To lighten this dip a bit, I simply took a can of black beans and mashed them together with some sautéed onions, garlic and spices and used these as the base of the dip. Instead of guacamole, which could easily have taken two or three avocados to make, I fold one diced avocado into my favorite salsa. A little light sour cream mixed with chipotle chiles and fresh lime juice replaces the full-fat sour cream. A sprinkling of cheese on the top, rather than several layers of cheese throughout, does the trick, and homemade baked tortilla chips make perfectly satisfying dippers.

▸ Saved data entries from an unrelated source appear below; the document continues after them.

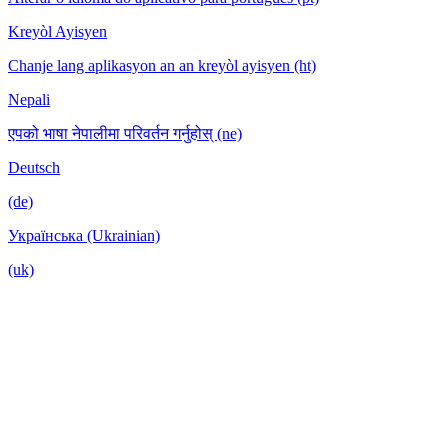
Kreyòl Ayisyen
Chanje lang aplikasyon an an kreyòl ayisyen (ht)
Nepali
एपको भाषा नेपालीमा परिवर्तन गर्नुहोस् (ne)
Deutsch
(de)
Українська (Ukrainian)
(uk)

I’d say my family feels good about eating these healthier versions of their favorite dishes, but that would be a lie.
The truth is that they don’t know they’re eating healthier, because they don’t even notice the difference. Your family probably won’t, either. Perhaps it’s best if we keep that little secret to ourselves.
Meredith Deeds is a cookbook author and food writer from Edina. Reach her at firstname.lastname@example.org. Follow her on Twitter: @meredithdeeds.

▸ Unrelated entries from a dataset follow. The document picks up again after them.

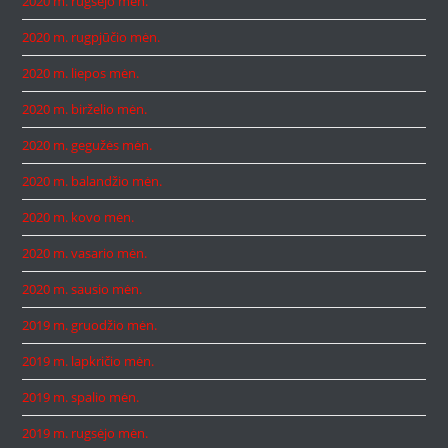
2020 m. rugsėjo mėn.
2020 m. rugpjūčio mėn.
2020 m. liepos mėn.
2020 m. birželio mėn.
2020 m. gegužės mėn.
2020 m. balandžio mėn.
2020 m. kovo mėn.
2020 m. vasario mėn.
2020 m. sausio mėn.
2019 m. gruodžio mėn.
2019 m. lapkričio mėn.
2019 m. spalio mėn.
2019 m. rugsėjo mėn.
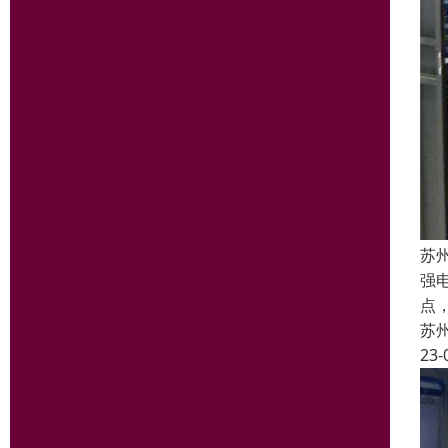
苏
强
点
苏
23-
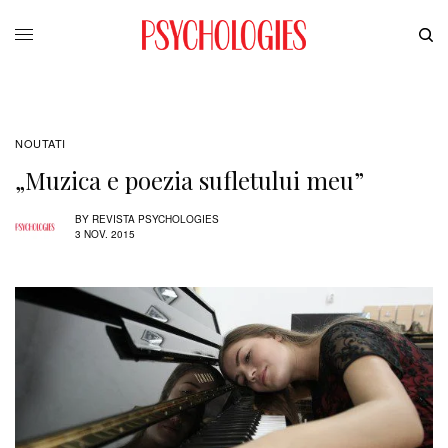
NOUTATI
„Muzica e poezia sufletului meu”
BY
REVISTA PSYCHOLOGIES
3 NOV. 2015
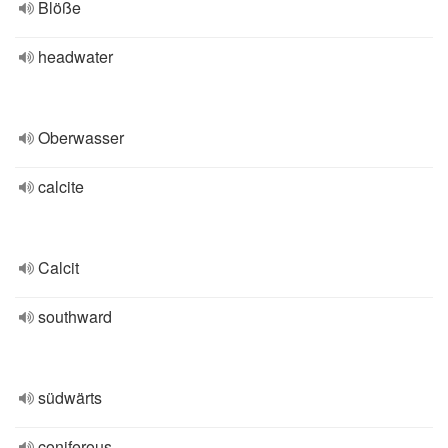
Blöße
headwater
Oberwasser
calcite
Calcit
southward
südwärts
coniferous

Mexican Layered Dip With Baked Tortilla Chips
Note: You won’t miss the fat in this lighter version of a favorite game day classic. From Meredith Deeds.
• 12 (6-in.) corn tortillas
• 2 tbsp. olive oil, plus 1 tsp., divided
• 1/4 tsp. salt
• 1 small onion, chopped
• 2 garlic cloves, minced
• 1/2 tsp. ground cumin
• 1/4 teaspoon dried oregano
• 1 (15-ounce) can black beans, drained, liquid reserved
• 1 avocado, diced
• 1/2 c. store-bought salsa
• 3/4 c. light sour cream
• 1 tbsp. finely chopped chipotle chile in adobo sauce
• 1 tbsp. fresh lime juice
• 1/2 c. shredded Cheddar cheese
• 2 tbsp. cilantro, chopped
• 2 green onions, thinly sliced
Preheat oven to 400 degrees. Lightly brush both sides of each tortilla with 2 tablespoons olive oil. Cut each tortilla into 6 wedges. Arrange wedges in a single layer on 2 large baking sheets. Sprinkle with salt. Bake for 10 minutes or until golden brown and crisp, stirring occasionally and switching pan positions halfway through baking.
In a small skillet, heat the remaining 1 teaspoon oil over medium heat. Add the onion and sauté for 4 minutes or until softened. Add the garlic, cumin and oregano, and cook, stirring, for another minute, or until fragrant. Transfer the onion mixture to a medium bowl and add the beans. Mash with a fork until well combined and slightly creamy. (If you prefer a smooth texture, pulse a few times in a food processor.) If the consistency is too stiff to dip a chip in, add a tablespoon or two of the reserved bean liquid.
Spread the mixture onto the bottom of a (1-quart) shallow edged serving dish.
In a small bowl, combine the diced avocado with the salsa and spread over the bean mixture.
In another small bowl, combine the sour cream with chipotle and spread that over the avocado salsa.
Top with the cheese, cilantro and green onions and serve with the baked chips.
Nutrition information per serving:
Calories 263 Fat 13 g Sodium 425 mg
Carbohydrates 31 g Saturated fat 4 g Calcium 140 mg
Protein 8 g Cholesterol 16 mg Dietary fiber 8 g
Diabetic exchanges per serving: 2 bread/starch, 2 ½ fat.